Acoustic Feature Transformation Based on Discriminant Analysis Preserving Local Structure for Speech Recognition

Makoto SAKAI  Norihide KITAOKA  Kazuya TAKEDA  

Publication
IEICE TRANSACTIONS on Information and Systems   Vol.E93-D   No.5   pp.1244-1252
Publication Date: 2010/05/01
Online ISSN: 1745-1361
DOI: 10.1587/transinf.E93.D.1244
Print ISSN: 0916-8532
Type of Manuscript: PAPER
Category: Speech and Hearing
Keyword: 
speech recognition,  feature extraction,  multidimensional signal processing,  

Full Text: PDF(214.2KB)>>
Buy this Article




Summary: 
To improve speech recognition performance, feature transformation based on discriminant analysis has been widely used to reduce the redundant dimensions of acoustic features.

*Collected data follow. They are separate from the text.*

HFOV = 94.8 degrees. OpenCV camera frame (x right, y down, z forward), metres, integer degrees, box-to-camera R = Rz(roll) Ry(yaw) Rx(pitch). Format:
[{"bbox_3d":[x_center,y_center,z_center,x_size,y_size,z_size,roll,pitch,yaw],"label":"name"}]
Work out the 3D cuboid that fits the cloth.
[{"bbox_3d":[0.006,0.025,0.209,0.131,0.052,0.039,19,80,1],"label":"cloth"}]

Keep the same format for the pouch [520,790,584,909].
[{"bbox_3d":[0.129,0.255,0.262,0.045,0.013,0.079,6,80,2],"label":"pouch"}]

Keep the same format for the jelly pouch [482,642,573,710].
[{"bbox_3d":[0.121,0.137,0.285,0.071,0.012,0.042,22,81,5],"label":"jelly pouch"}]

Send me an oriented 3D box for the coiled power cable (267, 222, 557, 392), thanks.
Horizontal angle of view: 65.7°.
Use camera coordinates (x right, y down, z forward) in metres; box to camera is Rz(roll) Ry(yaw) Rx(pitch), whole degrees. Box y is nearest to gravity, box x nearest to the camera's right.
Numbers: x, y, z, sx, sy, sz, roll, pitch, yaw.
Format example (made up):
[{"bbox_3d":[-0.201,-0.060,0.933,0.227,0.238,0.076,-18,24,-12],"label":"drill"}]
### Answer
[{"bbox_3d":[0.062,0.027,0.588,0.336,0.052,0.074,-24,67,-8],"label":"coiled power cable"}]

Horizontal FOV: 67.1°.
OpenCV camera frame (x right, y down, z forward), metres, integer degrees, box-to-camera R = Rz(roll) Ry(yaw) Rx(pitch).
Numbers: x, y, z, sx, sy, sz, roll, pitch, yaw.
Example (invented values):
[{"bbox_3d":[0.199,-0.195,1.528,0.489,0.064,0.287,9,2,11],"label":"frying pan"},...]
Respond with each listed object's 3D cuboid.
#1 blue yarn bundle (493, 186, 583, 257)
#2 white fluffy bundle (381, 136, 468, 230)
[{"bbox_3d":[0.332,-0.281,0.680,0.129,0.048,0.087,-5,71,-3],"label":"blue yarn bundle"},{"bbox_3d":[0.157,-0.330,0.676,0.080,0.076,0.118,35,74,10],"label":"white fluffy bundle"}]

Linear discriminant analysis (LDA) and heteroscedastic discriminant analysis (HDA) are often used for this purpose, and a generalization method for LDA and HDA, called power LDA (PLDA), has been proposed. However, these methods may result in an unexpected dimensionality reduction for multimodal data. It is important to preserve the local structure of the data when reducing the dimensionality of multimodal data. In this paper we introduce two methods, locality-preserving HDA and locality-preserving PLDA, to reduce dimensionality of multimodal data appropriately. We also propose an approximate calculation scheme to calculate sub-optimal projections rapidly. Experimental results show that the locality-preserving methods yield better performance than the traditional ones in speech recognition.